L’imposition d’une taxe sur les transactions financières, de cette taxe Tobin qui avait été l’étendard des altermondialistes, l’idée qui avait fait d’eux une grande force antilibérale et que l’écrasante majorité des gens dits sérieux considéraient alors comme une lubie gauchiste. La chancelière et le président s’y sont ralliés parce que leurs Etats ont besoin d’argent et qu’ils ne peuvent pas en demander qu’aux classes moyennes et aux plus pauvres.

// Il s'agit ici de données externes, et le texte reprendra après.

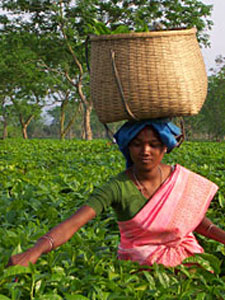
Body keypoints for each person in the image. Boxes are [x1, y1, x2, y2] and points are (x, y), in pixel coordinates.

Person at [7, 119, 225, 269]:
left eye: (154, 144)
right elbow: (73, 223)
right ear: (128, 148)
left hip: (189, 264)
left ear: (165, 148)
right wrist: (33, 252)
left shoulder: (179, 179)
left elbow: (197, 222)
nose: (145, 151)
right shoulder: (118, 187)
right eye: (137, 144)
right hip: (141, 271)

Autrefois, depuis trois décennies du moins, les Etats-Unis étaient à peu près unanimes à considérer, comme les libéraux, que l’impôt tuait l’impôt et qu’à trop imposer les riches, on ne faisait que décourager l’esprit d’entreprise. Personne n’y aurait eu l’idée de bâtir une campagne électorale sur la redistribution par l’impôt et que fait Barack Obama ? Au plus grand effroi des Républicains qui l’accusent de vouloir ressusciter « la lutte des classes », il est en train de fonder toute la bataille pour sa réélection sur la nécessité d’augmenter la pression fiscale sur les plus riches afin de financer la lutte contre le chômage et la rénovation des écoles et des infrastructures.

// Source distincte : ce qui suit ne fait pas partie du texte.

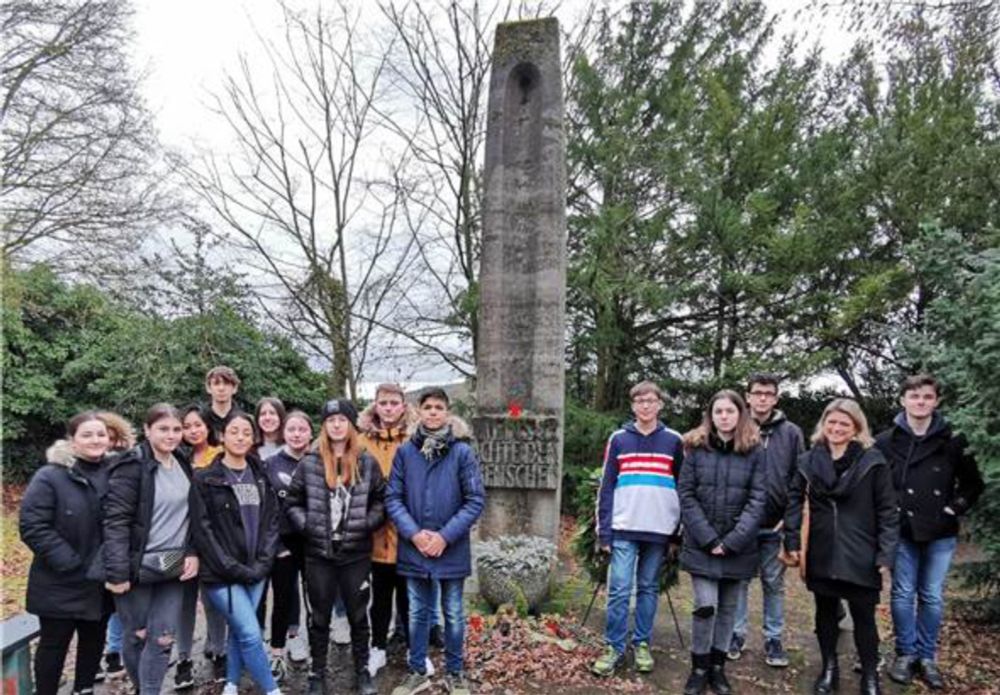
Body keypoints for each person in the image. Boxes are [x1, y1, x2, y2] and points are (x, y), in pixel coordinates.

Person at [876, 375, 984, 689]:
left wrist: (953, 508)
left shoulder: (954, 440)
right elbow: (878, 484)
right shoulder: (887, 441)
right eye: (914, 396)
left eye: (926, 396)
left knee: (932, 596)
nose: (920, 402)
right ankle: (905, 653)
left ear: (936, 401)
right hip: (902, 529)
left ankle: (927, 656)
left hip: (941, 530)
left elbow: (973, 483)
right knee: (901, 594)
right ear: (902, 400)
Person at [785, 399, 898, 695]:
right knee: (825, 613)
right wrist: (792, 540)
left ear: (856, 428)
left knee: (864, 617)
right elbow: (794, 501)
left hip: (861, 550)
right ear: (823, 424)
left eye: (844, 424)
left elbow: (887, 510)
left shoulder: (873, 462)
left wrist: (886, 554)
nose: (836, 428)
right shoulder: (808, 461)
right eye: (831, 422)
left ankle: (870, 676)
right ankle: (829, 668)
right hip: (821, 548)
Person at [387, 388, 485, 695]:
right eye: (427, 406)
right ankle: (418, 670)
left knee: (454, 613)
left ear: (447, 412)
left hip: (451, 548)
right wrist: (415, 534)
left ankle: (455, 672)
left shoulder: (462, 452)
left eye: (438, 407)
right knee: (417, 613)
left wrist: (444, 536)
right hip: (414, 548)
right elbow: (393, 497)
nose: (432, 412)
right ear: (418, 410)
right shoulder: (405, 452)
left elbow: (474, 500)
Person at [285, 399, 385, 695]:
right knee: (319, 615)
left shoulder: (367, 461)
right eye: (331, 420)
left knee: (357, 614)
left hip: (355, 553)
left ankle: (363, 669)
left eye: (342, 419)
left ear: (351, 424)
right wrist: (309, 526)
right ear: (324, 426)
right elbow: (292, 503)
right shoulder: (310, 462)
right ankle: (317, 673)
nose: (337, 425)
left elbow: (381, 500)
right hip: (319, 555)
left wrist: (365, 524)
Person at [103, 404, 200, 695]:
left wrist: (192, 551)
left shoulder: (182, 462)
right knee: (136, 637)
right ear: (147, 430)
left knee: (163, 638)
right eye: (163, 429)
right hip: (136, 566)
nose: (171, 436)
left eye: (176, 429)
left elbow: (192, 514)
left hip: (173, 563)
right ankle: (141, 687)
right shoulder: (131, 465)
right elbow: (116, 521)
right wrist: (118, 573)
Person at [590, 380, 685, 676]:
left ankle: (641, 642)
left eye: (651, 401)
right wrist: (604, 530)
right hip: (623, 527)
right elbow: (606, 487)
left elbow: (684, 488)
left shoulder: (674, 440)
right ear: (633, 406)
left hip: (658, 531)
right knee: (619, 589)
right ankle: (614, 646)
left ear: (660, 405)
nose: (645, 406)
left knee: (647, 588)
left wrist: (677, 533)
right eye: (639, 401)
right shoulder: (618, 439)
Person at [678, 390, 766, 695]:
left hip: (738, 547)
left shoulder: (754, 451)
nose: (724, 416)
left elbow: (758, 499)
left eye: (730, 411)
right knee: (706, 605)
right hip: (702, 544)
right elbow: (686, 495)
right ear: (711, 415)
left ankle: (717, 668)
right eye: (719, 412)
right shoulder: (695, 448)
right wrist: (710, 538)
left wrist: (731, 541)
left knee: (728, 608)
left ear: (740, 414)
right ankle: (699, 667)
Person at [20, 412, 114, 695]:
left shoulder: (114, 473)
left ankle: (83, 689)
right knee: (53, 646)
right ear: (72, 440)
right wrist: (70, 562)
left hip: (100, 581)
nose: (95, 440)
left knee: (93, 642)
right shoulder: (50, 476)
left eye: (101, 434)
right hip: (59, 581)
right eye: (87, 434)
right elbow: (33, 525)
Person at [189, 411, 282, 695]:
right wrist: (233, 568)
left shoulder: (261, 474)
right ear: (222, 436)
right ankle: (271, 690)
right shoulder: (205, 479)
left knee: (240, 630)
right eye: (234, 432)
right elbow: (202, 531)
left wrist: (263, 564)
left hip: (257, 570)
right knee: (252, 634)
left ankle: (231, 682)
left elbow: (271, 522)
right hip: (222, 574)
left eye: (246, 432)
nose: (240, 437)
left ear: (253, 438)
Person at [728, 374, 804, 666]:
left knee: (773, 583)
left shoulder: (792, 433)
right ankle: (735, 634)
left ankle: (773, 639)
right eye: (757, 393)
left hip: (776, 525)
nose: (762, 398)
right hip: (741, 524)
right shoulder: (735, 427)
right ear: (747, 396)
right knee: (740, 582)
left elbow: (799, 478)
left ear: (776, 398)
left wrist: (789, 518)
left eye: (768, 393)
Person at [358, 383, 419, 677]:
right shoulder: (361, 441)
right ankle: (378, 647)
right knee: (379, 597)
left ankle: (413, 649)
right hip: (374, 533)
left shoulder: (416, 439)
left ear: (403, 406)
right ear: (375, 406)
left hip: (408, 530)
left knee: (409, 597)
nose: (389, 408)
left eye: (394, 403)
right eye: (384, 403)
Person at [174, 404, 227, 689]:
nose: (192, 431)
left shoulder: (219, 457)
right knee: (182, 602)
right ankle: (183, 659)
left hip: (211, 540)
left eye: (197, 425)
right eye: (187, 426)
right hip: (179, 541)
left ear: (207, 427)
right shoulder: (176, 458)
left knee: (213, 601)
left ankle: (219, 651)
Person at [262, 409, 313, 681]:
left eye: (302, 429)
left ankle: (313, 647)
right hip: (283, 544)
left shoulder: (318, 461)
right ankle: (277, 652)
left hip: (313, 543)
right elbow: (266, 509)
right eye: (292, 429)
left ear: (310, 433)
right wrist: (277, 544)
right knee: (282, 599)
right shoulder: (270, 464)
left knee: (315, 599)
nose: (296, 434)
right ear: (284, 432)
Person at [94, 411, 137, 683]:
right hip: (89, 545)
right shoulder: (73, 467)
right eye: (99, 436)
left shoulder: (127, 465)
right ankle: (99, 654)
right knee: (95, 606)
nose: (104, 443)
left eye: (109, 437)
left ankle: (114, 651)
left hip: (121, 543)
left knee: (118, 602)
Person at [204, 365, 241, 441]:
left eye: (226, 384)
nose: (221, 388)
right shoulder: (200, 419)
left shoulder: (244, 420)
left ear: (235, 388)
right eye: (216, 384)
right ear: (208, 388)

Autrefois, en théorie du moins, l’Europe croyait aux effets bénéfiques de la dépense publique sur la croissance alors que les Etats-Unis pourfendaient le « trop d’Etat ». Désormais, l’Europe ne jure plus que par les plans de rigueur alors que l’Amérique l’abjure de s’en méfier et d’au contraire dépenser pour soutenir la relance des économies européenne et mondiale. Mieux encore, sous la direction de Dominique Strauss Kahn, ancien ministre de Lionel Jospin, comme sous celle de Christine Lagarde, ancien ministre de Nicolas Sarkozy, le Fonds monétaire international, ce FMI qui avait été si longtemps le grand avocat des équilibres budgétaires et de la réduction des dépenses publiques, appelle aujourd’hui à un soutien budgétaire de la relance, autrement dit à un accroissement de ces déficits que l’Europe s’est juré de réduire.

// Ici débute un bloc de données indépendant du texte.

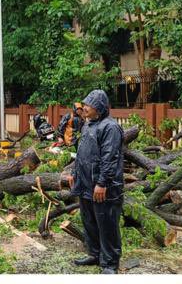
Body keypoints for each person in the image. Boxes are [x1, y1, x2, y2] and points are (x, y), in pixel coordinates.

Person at [64, 90, 124, 273]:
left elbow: (110, 158)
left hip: (103, 187)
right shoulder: (87, 125)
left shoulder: (110, 128)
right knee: (89, 220)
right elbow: (81, 153)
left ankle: (110, 263)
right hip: (85, 184)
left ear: (99, 107)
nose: (84, 108)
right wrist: (74, 172)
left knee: (107, 224)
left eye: (88, 105)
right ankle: (95, 253)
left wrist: (102, 183)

Une chatte n’y retrouverait pas ses petits. C’est le monde à l’envers car, revenus des mythes libéraux, les chefs d’Etat et de gouvernement cherchent à restaurer des puissances publiques capables de faire face à l’irrationalité des marchés qui, eux-mêmes, aspirent maintenant à des Etats forts pour garantir l’investissement. Alors que les fédéralistes voulaient autrefois un Etat européen pour réguler le marché mondial, ce sont aujourd’hui les marchés qui pressent l’Union de se fédéraliser pour mieux rembourser ses dettes.